The idea that our real world is reflected in a 'mirror' representation is taking shape in front of us, and because of us.

Tuesday, November 9, 2010

Research on games goes mainstream?

I was intrigued to see the NYTimes Science section this morning with '...prognostications for science in 2011 from 10 leading figures...'one of which is Jane McGonigal, featured below and visiting our campus TODAY! so cool. She mentions a really nice GeoGame platform called GROUNDCREW - http://groundcrew.us/



I guess the take-home is...well... maybe that gaming is now so ubiquitous/powerful that it can't be ignored by anymore who is interested in environment - society - technology relations. We (the plugged-in part of the world) are all the cartographers of a mirror world (see Gelernter 1991). We shape it through our daily activities, consciously or not. Games will be part of that cartography as we progressively mix reality with imaginary worlds, so the games will record and also help us understand our soon to be past, present and, in my opinion, also educated guesses about our future.

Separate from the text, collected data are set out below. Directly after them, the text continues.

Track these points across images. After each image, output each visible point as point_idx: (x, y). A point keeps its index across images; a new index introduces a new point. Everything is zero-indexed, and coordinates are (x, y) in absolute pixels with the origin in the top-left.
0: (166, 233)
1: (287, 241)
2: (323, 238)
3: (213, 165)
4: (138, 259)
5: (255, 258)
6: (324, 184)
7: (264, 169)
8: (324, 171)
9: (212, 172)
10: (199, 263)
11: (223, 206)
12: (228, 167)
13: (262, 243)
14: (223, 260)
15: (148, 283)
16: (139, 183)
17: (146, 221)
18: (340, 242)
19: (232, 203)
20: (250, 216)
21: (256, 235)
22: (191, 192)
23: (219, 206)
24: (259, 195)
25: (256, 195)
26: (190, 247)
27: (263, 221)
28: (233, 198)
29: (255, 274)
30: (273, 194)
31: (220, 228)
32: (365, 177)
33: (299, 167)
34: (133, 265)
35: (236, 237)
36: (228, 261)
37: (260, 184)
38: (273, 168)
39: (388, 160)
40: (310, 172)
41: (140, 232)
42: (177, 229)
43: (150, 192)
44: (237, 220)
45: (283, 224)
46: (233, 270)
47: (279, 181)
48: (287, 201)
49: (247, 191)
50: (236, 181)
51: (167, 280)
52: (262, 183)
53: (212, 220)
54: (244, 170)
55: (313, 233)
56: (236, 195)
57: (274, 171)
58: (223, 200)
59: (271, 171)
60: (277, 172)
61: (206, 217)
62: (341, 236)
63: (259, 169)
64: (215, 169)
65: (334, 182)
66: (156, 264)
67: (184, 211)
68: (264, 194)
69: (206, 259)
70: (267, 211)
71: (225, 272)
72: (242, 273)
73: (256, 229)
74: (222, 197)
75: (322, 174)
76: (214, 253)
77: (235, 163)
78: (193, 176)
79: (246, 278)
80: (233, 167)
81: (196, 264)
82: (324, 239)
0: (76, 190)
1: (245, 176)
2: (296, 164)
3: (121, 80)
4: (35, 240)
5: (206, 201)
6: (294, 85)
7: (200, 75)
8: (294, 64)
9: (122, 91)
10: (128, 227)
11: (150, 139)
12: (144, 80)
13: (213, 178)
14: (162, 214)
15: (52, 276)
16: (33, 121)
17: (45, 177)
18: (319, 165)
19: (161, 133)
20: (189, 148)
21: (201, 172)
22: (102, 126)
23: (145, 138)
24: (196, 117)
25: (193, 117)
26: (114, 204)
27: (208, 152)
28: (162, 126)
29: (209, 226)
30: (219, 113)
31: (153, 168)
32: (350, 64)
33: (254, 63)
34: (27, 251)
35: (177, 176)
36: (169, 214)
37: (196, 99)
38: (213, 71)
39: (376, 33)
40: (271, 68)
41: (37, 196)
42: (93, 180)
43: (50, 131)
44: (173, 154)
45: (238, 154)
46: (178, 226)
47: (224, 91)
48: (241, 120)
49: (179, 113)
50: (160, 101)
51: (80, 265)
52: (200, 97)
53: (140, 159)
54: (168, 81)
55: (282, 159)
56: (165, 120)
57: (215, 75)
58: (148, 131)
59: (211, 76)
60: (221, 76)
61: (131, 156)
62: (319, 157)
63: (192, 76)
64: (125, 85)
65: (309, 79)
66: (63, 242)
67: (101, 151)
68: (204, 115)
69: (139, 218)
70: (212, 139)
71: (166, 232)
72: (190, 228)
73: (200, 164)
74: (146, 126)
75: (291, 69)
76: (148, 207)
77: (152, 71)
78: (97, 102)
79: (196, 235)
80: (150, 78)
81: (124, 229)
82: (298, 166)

Wednesday, November 3, 2010

A musical postcard from the past with a birds-eye view

This is cool! My past gets a postcard from my future as a map of the present zooms by. You can try it yourself...
http://thewildernessdowntown.com/
It is a playful mix of personalized items, a decent soundtrack, and actually inspires some reflection on how I got here. In a way a GeoGame but very different than how I have conceived of it. Thanks to Markus Hernandez in my GEOG480 class who brought this to my attention.